▶ [WHAT YOU WILL DO] Copy every line from the records that holds the word "ellipse".

▶ [EXERCISE MATERIAL]
================

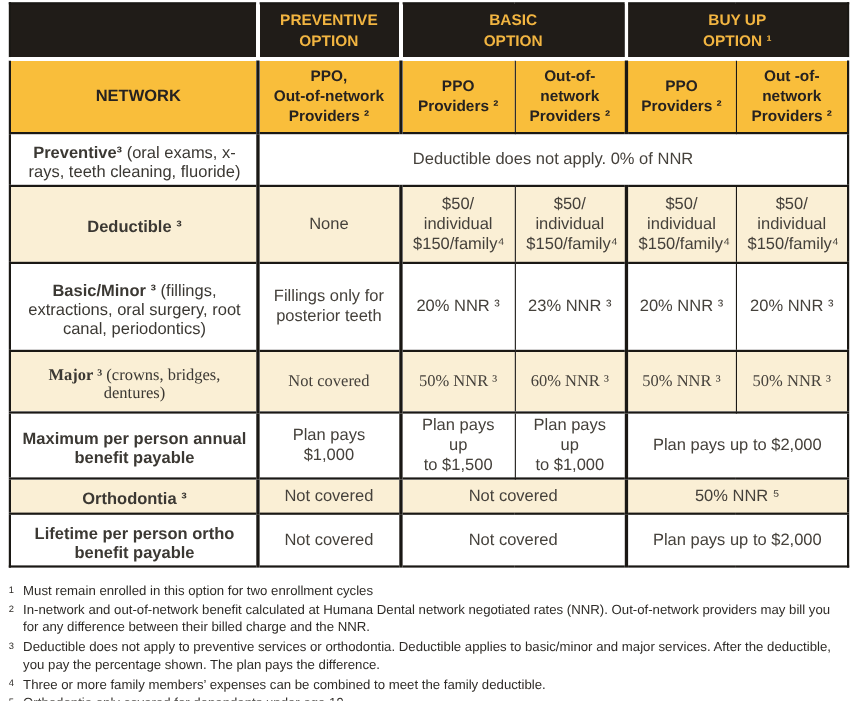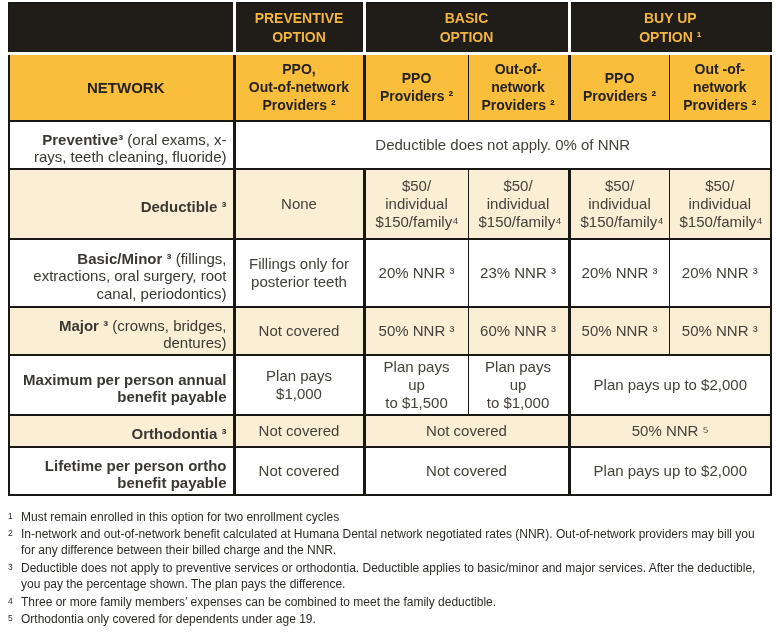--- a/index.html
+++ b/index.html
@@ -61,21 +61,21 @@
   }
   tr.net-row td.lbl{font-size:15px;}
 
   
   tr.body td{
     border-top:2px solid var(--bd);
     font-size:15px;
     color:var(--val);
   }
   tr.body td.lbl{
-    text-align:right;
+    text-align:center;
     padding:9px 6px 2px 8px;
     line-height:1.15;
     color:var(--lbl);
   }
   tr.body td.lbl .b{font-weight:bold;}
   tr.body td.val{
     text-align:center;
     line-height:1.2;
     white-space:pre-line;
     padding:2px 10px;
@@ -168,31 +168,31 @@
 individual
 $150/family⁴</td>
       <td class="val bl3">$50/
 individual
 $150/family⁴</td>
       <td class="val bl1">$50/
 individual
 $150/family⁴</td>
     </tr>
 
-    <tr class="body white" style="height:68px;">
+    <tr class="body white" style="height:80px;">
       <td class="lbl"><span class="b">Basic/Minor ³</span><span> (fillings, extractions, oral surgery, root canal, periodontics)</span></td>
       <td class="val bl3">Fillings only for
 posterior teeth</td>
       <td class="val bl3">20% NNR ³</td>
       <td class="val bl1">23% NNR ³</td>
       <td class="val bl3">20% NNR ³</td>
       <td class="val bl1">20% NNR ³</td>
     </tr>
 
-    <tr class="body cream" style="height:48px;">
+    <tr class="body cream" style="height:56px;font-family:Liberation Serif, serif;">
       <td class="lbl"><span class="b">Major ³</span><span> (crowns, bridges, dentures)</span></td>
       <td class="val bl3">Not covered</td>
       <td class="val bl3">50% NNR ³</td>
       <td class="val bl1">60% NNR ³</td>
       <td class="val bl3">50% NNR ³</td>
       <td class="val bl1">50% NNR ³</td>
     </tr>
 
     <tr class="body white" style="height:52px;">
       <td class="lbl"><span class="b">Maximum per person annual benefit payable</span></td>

================

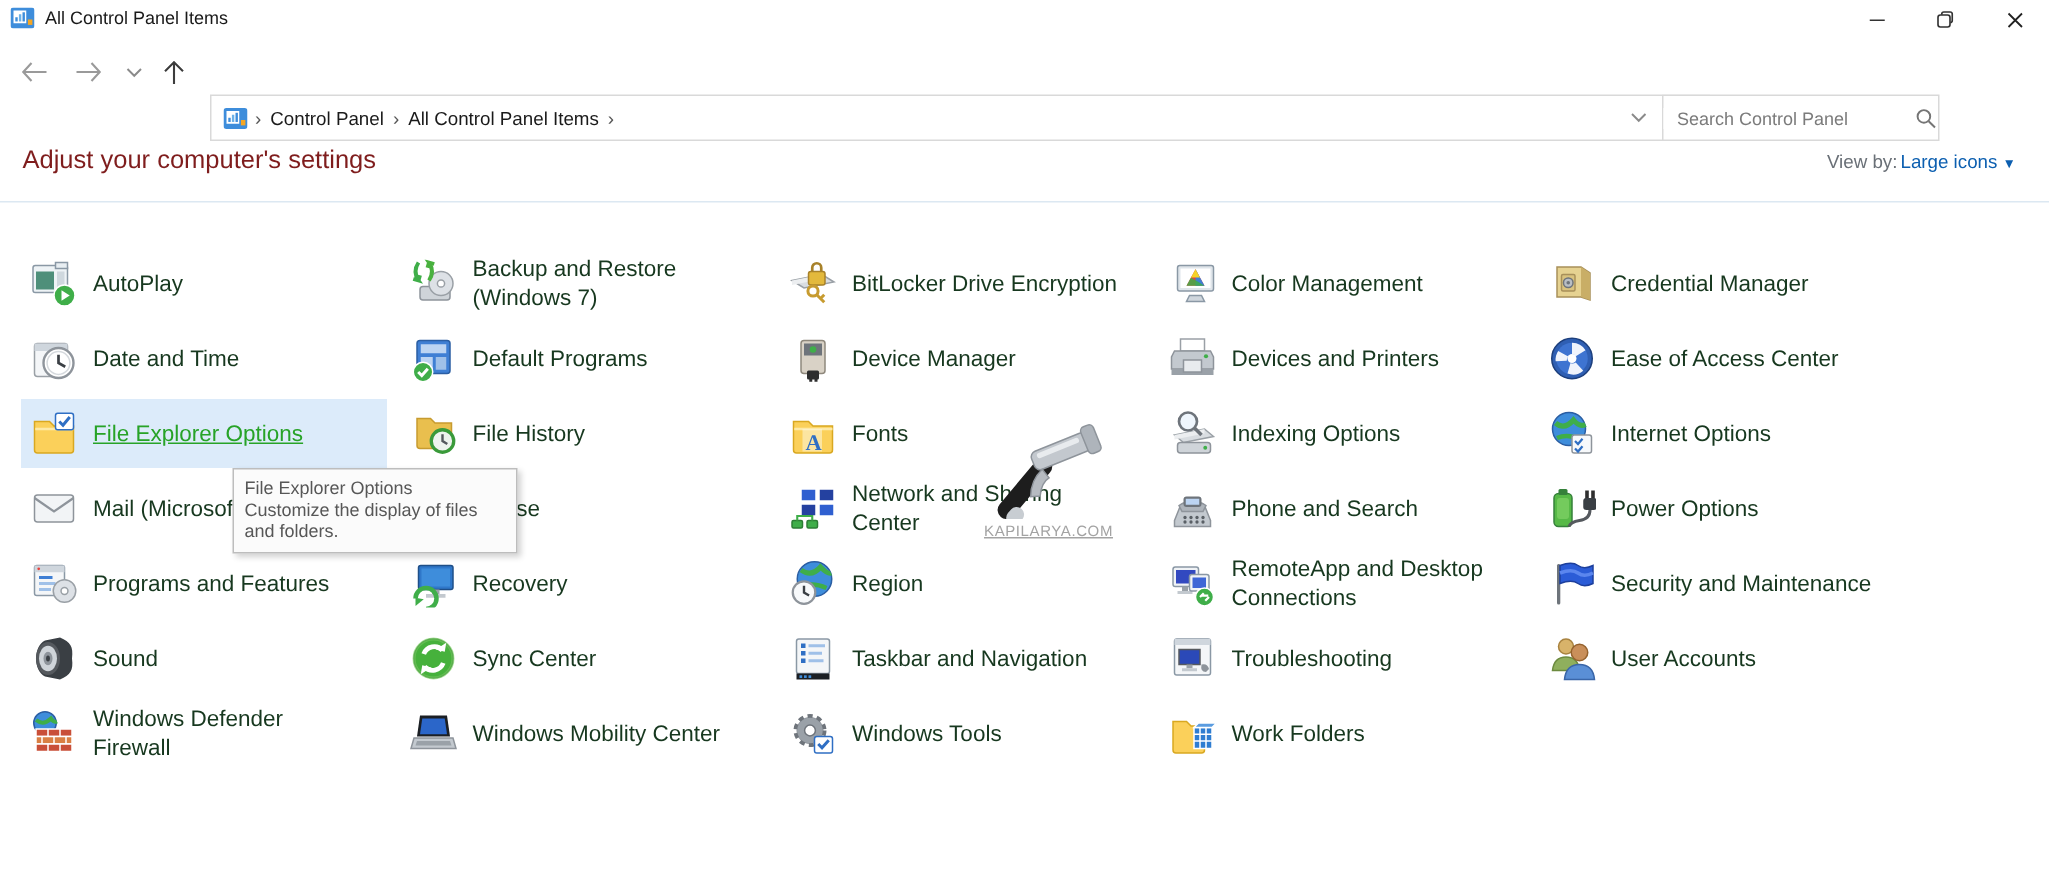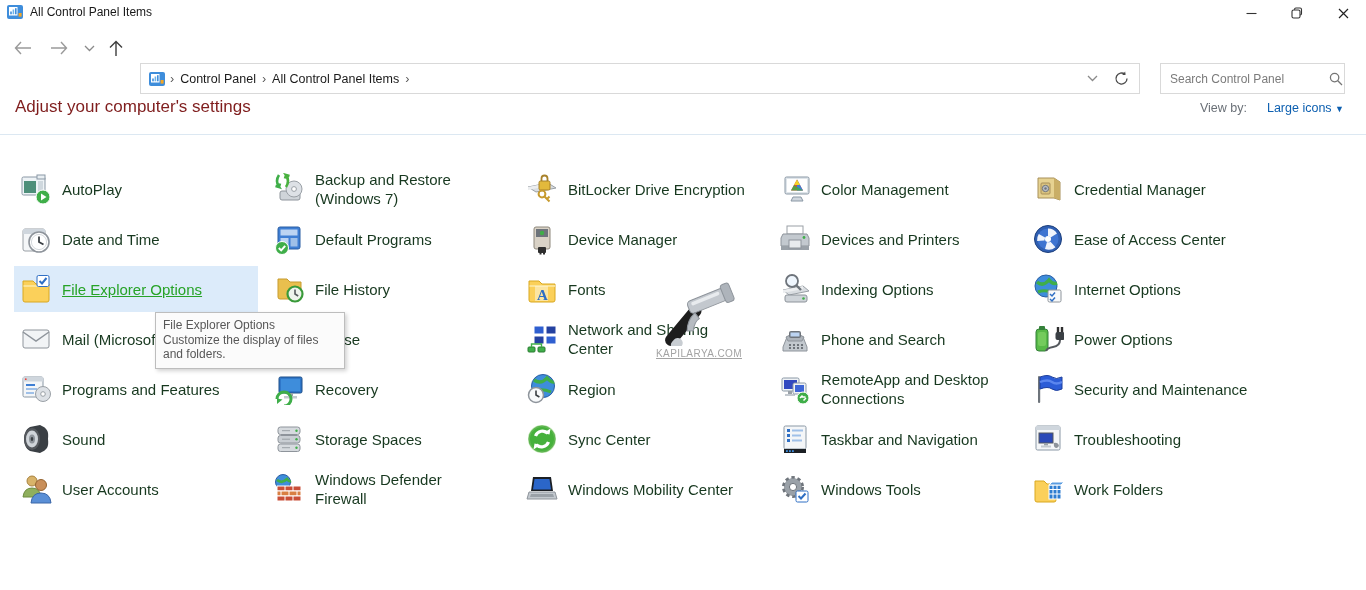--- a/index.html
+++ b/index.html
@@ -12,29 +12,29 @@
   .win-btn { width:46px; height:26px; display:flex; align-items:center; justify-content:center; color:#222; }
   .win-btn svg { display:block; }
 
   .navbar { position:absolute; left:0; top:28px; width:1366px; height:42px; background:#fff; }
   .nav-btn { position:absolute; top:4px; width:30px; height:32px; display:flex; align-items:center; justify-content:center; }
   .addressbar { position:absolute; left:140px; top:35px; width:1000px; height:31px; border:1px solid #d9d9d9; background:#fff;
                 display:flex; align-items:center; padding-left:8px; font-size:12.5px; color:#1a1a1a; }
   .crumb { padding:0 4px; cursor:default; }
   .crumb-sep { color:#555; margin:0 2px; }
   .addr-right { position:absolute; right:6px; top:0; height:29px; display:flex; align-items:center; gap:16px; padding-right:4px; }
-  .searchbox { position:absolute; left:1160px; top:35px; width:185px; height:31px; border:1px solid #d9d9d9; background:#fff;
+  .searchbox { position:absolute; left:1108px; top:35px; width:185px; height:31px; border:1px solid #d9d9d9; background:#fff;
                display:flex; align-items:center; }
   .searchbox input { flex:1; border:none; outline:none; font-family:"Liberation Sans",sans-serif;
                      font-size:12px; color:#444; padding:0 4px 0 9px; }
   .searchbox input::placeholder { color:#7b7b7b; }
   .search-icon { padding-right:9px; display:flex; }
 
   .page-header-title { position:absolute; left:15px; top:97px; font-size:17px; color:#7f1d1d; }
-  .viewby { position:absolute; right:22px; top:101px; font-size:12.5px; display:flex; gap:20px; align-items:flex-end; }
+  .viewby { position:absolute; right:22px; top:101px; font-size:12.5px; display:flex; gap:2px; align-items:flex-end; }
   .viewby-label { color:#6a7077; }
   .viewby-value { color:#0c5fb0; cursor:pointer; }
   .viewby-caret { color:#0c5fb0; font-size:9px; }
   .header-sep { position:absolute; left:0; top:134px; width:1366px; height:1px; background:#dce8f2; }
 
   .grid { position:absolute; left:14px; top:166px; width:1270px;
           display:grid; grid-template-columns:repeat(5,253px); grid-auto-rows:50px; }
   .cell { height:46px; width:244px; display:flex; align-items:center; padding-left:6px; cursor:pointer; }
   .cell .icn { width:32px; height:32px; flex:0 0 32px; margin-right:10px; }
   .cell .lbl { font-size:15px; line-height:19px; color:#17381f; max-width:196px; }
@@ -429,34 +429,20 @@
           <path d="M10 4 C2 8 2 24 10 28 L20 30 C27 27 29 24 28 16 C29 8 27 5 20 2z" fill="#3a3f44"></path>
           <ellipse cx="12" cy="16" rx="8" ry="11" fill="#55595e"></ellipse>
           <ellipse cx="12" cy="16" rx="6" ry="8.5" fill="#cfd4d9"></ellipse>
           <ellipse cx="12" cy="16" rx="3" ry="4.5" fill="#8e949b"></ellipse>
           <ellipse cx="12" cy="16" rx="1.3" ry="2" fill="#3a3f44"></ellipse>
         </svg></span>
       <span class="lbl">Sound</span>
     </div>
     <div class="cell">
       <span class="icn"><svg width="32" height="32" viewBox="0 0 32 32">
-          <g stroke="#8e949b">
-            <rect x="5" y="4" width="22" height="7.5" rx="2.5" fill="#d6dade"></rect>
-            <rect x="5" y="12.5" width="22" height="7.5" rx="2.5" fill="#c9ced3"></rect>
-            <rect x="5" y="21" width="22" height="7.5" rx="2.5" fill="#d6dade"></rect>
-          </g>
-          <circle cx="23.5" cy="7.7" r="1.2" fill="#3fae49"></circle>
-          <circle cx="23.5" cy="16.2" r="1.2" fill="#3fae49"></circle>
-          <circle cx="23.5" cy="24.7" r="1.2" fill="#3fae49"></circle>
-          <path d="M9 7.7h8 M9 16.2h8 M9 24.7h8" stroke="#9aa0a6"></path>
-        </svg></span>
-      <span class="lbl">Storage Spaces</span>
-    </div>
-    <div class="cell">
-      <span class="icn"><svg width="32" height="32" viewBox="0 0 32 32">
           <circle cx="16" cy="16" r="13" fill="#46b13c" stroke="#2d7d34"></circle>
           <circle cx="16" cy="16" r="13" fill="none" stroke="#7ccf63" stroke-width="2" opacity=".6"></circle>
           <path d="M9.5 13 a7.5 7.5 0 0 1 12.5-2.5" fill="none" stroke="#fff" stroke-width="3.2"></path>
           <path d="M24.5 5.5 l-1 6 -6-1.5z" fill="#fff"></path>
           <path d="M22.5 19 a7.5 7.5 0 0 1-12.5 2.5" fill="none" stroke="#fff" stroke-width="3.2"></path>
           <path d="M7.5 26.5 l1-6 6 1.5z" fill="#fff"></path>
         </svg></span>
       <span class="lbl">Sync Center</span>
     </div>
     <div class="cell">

================

▶ [OUTPUT FOR THIS TASK]
           <ellipse cx="12" cy="16" rx="8" ry="11" fill="#55595e"></ellipse>
           <ellipse cx="12" cy="16" rx="6" ry="8.5" fill="#cfd4d9"></ellipse>
           <ellipse cx="12" cy="16" rx="3" ry="4.5" fill="#8e949b"></ellipse>
           <ellipse cx="12" cy="16" rx="1.3" ry="2" fill="#3a3f44"></ellipse>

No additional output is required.